(Text-based hardware design files)
########################################

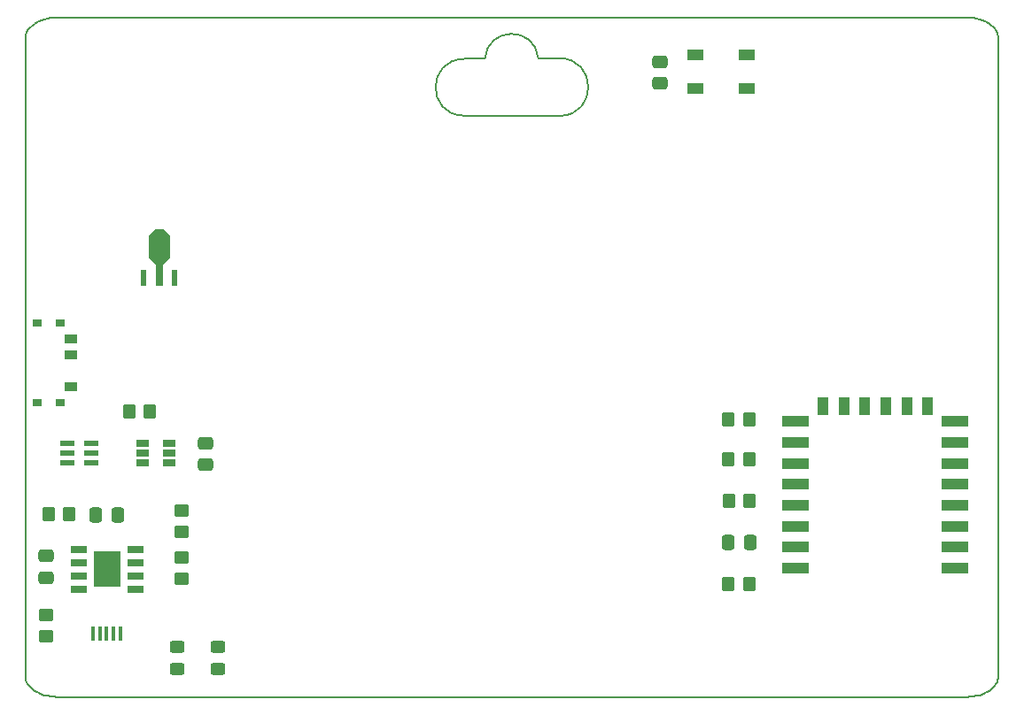
<source format=gbp>
G04 #@! TF.GenerationSoftware,KiCad,Pcbnew,(6.0.0)*
G04 #@! TF.CreationDate,2022-02-16T09:51:19+01:00*
G04 #@! TF.ProjectId,drawing.kicad_v2_pcb,64726177-696e-4672-9e6b-696361645f76,v2.1*
G04 #@! TF.SameCoordinates,Original*
G04 #@! TF.FileFunction,Paste,Bot*
G04 #@! TF.FilePolarity,Positive*
%FSLAX46Y46*%
G04 Gerber Fmt 4.6, Leading zero omitted, Abs format (unit mm)*
G04 Created by KiCad (PCBNEW (6.0.0)) date 2022-02-16 09:51:19*
%MOMM*%
%LPD*%
G01*
G04 APERTURE LIST*
G04 Aperture macros list*
%AMRoundRect*
0 Rectangle with rounded corners*
0 $1 Rounding radius*
0 $2 $3 $4 $5 $6 $7 $8 $9 X,Y pos of 4 corners*
0 Add a 4 corners polygon primitive as box body*
4,1,4,$2,$3,$4,$5,$6,$7,$8,$9,$2,$3,0*
0 Add four circle primitives for the rounded corners*
1,1,$1+$1,$2,$3*
1,1,$1+$1,$4,$5*
1,1,$1+$1,$6,$7*
1,1,$1+$1,$8,$9*
0 Add four rect primitives between the rounded corners*
20,1,$1+$1,$2,$3,$4,$5,0*
20,1,$1+$1,$4,$5,$6,$7,0*
20,1,$1+$1,$6,$7,$8,$9,0*
20,1,$1+$1,$8,$9,$2,$3,0*%
%AMFreePoly0*
4,1,9,1.000000,1.114214,1.000000,-1.114214,0.414214,-1.700000,-0.414214,-1.700000,-1.000000,-1.114214,-1.000000,1.114214,-0.414214,1.700000,0.414214,1.700000,1.000000,1.114214,1.000000,1.114214,$1*%
G04 Aperture macros list end*
G04 #@! TA.AperFunction,Profile*
%ADD10C,0.150000*%
G04 #@! TD*
%ADD11C,0.200000*%
G04 #@! TA.AperFunction,Profile*
%ADD12C,0.200000*%
G04 #@! TD*
%ADD13R,0.400000X1.350000*%
%ADD14RoundRect,0.250000X0.350000X0.450000X-0.350000X0.450000X-0.350000X-0.450000X0.350000X-0.450000X0*%
%ADD15R,1.250000X0.900000*%
%ADD16R,0.900000X0.800000*%
%ADD17RoundRect,0.250000X0.450000X-0.350000X0.450000X0.350000X-0.450000X0.350000X-0.450000X-0.350000X0*%
%ADD18R,1.525000X0.700000*%
%ADD19R,2.513000X3.402000*%
%ADD20R,1.400000X0.600000*%
%ADD21R,0.599999X1.599999*%
%ADD22R,0.700001X2.000001*%
%ADD23FreePoly0,180.000000*%
%ADD24R,2.500000X1.000000*%
%ADD25R,1.000000X1.800000*%
%ADD26R,1.500000X1.000000*%
%ADD27RoundRect,0.250000X0.475000X-0.337500X0.475000X0.337500X-0.475000X0.337500X-0.475000X-0.337500X0*%
%ADD28RoundRect,0.250000X-0.450000X0.325000X-0.450000X-0.325000X0.450000X-0.325000X0.450000X0.325000X0*%
%ADD29RoundRect,0.250000X0.337500X0.475000X-0.337500X0.475000X-0.337500X-0.475000X0.337500X-0.475000X0*%
%ADD30R,1.200000X0.650000*%
%ADD31RoundRect,0.250000X-0.350000X-0.450000X0.350000X-0.450000X0.350000X0.450000X-0.350000X0.450000X0*%
G04 APERTURE END LIST*
D10*
X157096620Y-70834873D02*
X147866620Y-70804873D01*
X147916669Y-65364807D02*
X149926620Y-65364873D01*
X157036620Y-65324874D02*
X155026620Y-65314873D01*
X155026619Y-65314873D02*
G75*
G03*
X149926620Y-65364873I-2548019J-227008D01*
G01*
X147916669Y-65394800D02*
G75*
G03*
X147866620Y-70804873I0J-2705268D01*
G01*
X157096620Y-70834872D02*
G75*
G03*
X157036620Y-65324874I-41644J2754872D01*
G01*
D11*
X199009991Y-124410835D02*
X198994558Y-124617854D01*
X198949252Y-124818762D01*
X198875557Y-125012559D01*
X198774959Y-125198246D01*
X198648943Y-125374823D01*
X198498994Y-125541290D01*
X198326598Y-125696648D01*
X198133240Y-125839897D01*
X197920406Y-125970037D01*
X197689580Y-126086068D01*
X197442248Y-126186991D01*
X197179896Y-126271807D01*
X196904009Y-126339514D01*
X196616072Y-126389115D01*
X196317570Y-126419608D01*
X196009990Y-126429995D01*
X196009990Y-61430000D02*
X196317570Y-61440386D01*
X196616072Y-61470880D01*
X196904009Y-61520480D01*
X197179896Y-61588188D01*
X197442248Y-61673004D01*
X197689580Y-61773927D01*
X197920406Y-61889959D01*
X198133240Y-62020099D01*
X198326598Y-62163348D01*
X198498994Y-62318706D01*
X198648943Y-62485173D01*
X198774959Y-62661750D01*
X198875557Y-62847436D01*
X198949252Y-63041233D01*
X198994558Y-63242140D01*
X199009991Y-63449159D01*
D12*
X109010000Y-61430000D02*
X109010000Y-61430000D01*
D11*
X109010000Y-126429995D02*
X108702419Y-126419608D01*
X108403917Y-126389115D01*
X108115979Y-126339514D01*
X107840092Y-126271807D01*
X107577739Y-126186991D01*
X107330408Y-126086068D01*
X107099582Y-125970037D01*
X106886747Y-125839897D01*
X106693389Y-125696648D01*
X106520992Y-125541290D01*
X106371043Y-125374823D01*
X106245027Y-125198246D01*
X106144429Y-125012559D01*
X106070734Y-124818762D01*
X106025428Y-124617854D01*
X106009996Y-124410835D01*
D12*
X196009990Y-126429995D02*
X109010000Y-126429995D01*
X199009991Y-63449159D02*
X199009991Y-124410835D01*
D11*
X106009996Y-63449159D02*
X106025428Y-63242140D01*
X106070734Y-63041233D01*
X106144429Y-62847436D01*
X106245027Y-62661750D01*
X106371043Y-62485173D01*
X106520992Y-62318706D01*
X106693389Y-62163348D01*
X106886747Y-62020099D01*
X107099582Y-61889959D01*
X107330408Y-61773927D01*
X107577739Y-61673004D01*
X107840092Y-61588188D01*
X108115979Y-61520480D01*
X108403917Y-61470880D01*
X108702419Y-61440386D01*
X109010000Y-61430000D01*
D12*
X106009996Y-124410835D02*
X106009996Y-63449159D01*
X109010000Y-61430000D02*
X196009990Y-61430000D01*
D13*
X115076760Y-120398540D03*
X114426760Y-120398540D03*
X113776760Y-120398540D03*
X113126760Y-120398540D03*
X112476760Y-120398540D03*
D14*
X175218600Y-107645200D03*
X173218600Y-107645200D03*
X110200000Y-108900000D03*
X108200000Y-108900000D03*
D15*
X110339000Y-96712600D03*
X110339000Y-93712600D03*
X110339000Y-92212600D03*
D16*
X109364000Y-98262600D03*
X107164000Y-98262600D03*
X107164000Y-90662600D03*
X109364000Y-90662600D03*
D17*
X120900000Y-115100000D03*
X120900000Y-113100000D03*
D18*
X111088000Y-116105000D03*
X111088000Y-114835000D03*
X111088000Y-113565000D03*
X111088000Y-112295000D03*
X116512000Y-112295000D03*
X116512000Y-113565000D03*
X116512000Y-114835000D03*
X116512000Y-116105000D03*
D19*
X113800000Y-114200000D03*
D20*
X110000000Y-104050000D03*
X110000000Y-103100000D03*
X110000000Y-102150000D03*
X112300000Y-104050000D03*
X112300000Y-103100000D03*
X112300000Y-102150000D03*
D14*
X117900000Y-99100000D03*
X115900000Y-99100000D03*
D21*
X120300000Y-86299999D03*
D22*
X118800001Y-86099999D03*
D23*
X118800000Y-83400000D03*
D21*
X117300000Y-86299999D03*
D24*
X179648800Y-114084400D03*
X179648800Y-112084400D03*
X179648800Y-110084400D03*
X179648800Y-108084400D03*
X179648800Y-106084400D03*
X179648800Y-104084400D03*
X179648800Y-102084400D03*
X179648800Y-100084400D03*
D25*
X182248800Y-98584400D03*
X184248800Y-98584400D03*
X186248800Y-98584400D03*
X188248800Y-98584400D03*
X190248800Y-98584400D03*
X192248800Y-98584400D03*
D24*
X194848800Y-100084400D03*
X194848800Y-102084400D03*
X194848800Y-104084400D03*
X194848800Y-106084400D03*
X194848800Y-108084400D03*
X194848800Y-110084400D03*
X194848800Y-112084400D03*
X194848800Y-114084400D03*
D26*
X174916000Y-68198800D03*
X174916000Y-64998800D03*
X170016000Y-64998800D03*
X170016000Y-68198800D03*
D27*
X123200000Y-104237500D03*
X123200000Y-102162500D03*
D14*
X175200000Y-115600000D03*
X173200000Y-115600000D03*
D28*
X120500000Y-121675000D03*
X120500000Y-123725000D03*
D29*
X114837500Y-109000000D03*
X112762500Y-109000000D03*
D17*
X120900000Y-110600000D03*
X120900000Y-108600000D03*
D30*
X117250000Y-104050000D03*
X117250000Y-103100000D03*
X117250000Y-102150000D03*
X119750000Y-102150000D03*
X119750000Y-103100000D03*
X119750000Y-104050000D03*
D27*
X108000000Y-115037500D03*
X108000000Y-112962500D03*
D28*
X124400000Y-121675000D03*
X124400000Y-123725000D03*
D31*
X173193200Y-103733600D03*
X175193200Y-103733600D03*
X173167800Y-99898200D03*
X175167800Y-99898200D03*
D29*
X175256100Y-111683800D03*
X173181100Y-111683800D03*
D27*
X166640000Y-67727500D03*
X166640000Y-65652500D03*
D17*
X108000000Y-120600000D03*
X108000000Y-118600000D03*
M02*

</source>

########################################

▶ **ASSIGNMENT**
Given the data above, transcribe exactly the lines from the one containing "X198498994Y-125541290D01*" down to the one containing "X108702419Y-126419608D01*", and no others.

▶ **EXERCISE ANSWER**
X198498994Y-125541290D01*
X198326598Y-125696648D01*
X198133240Y-125839897D01*
X197920406Y-125970037D01*
X197689580Y-126086068D01*
X197442248Y-126186991D01*
X197179896Y-126271807D01*
X196904009Y-126339514D01*
X196616072Y-126389115D01*
X196317570Y-126419608D01*
X196009990Y-126429995D01*
X196009990Y-61430000D02*
X196317570Y-61440386D01*
X196616072Y-61470880D01*
X196904009Y-61520480D01*
X197179896Y-61588188D01*
X197442248Y-61673004D01*
X197689580Y-61773927D01*
X197920406Y-61889959D01*
X198133240Y-62020099D01*
X198326598Y-62163348D01*
X198498994Y-62318706D01*
X198648943Y-62485173D01*
X198774959Y-62661750D01*
X198875557Y-62847436D01*
X198949252Y-63041233D01*
X198994558Y-63242140D01*
X199009991Y-63449159D01*
D12*
X109010000Y-61430000D02*
X109010000Y-61430000D01*
D11*
X109010000Y-126429995D02*
X108702419Y-126419608D01*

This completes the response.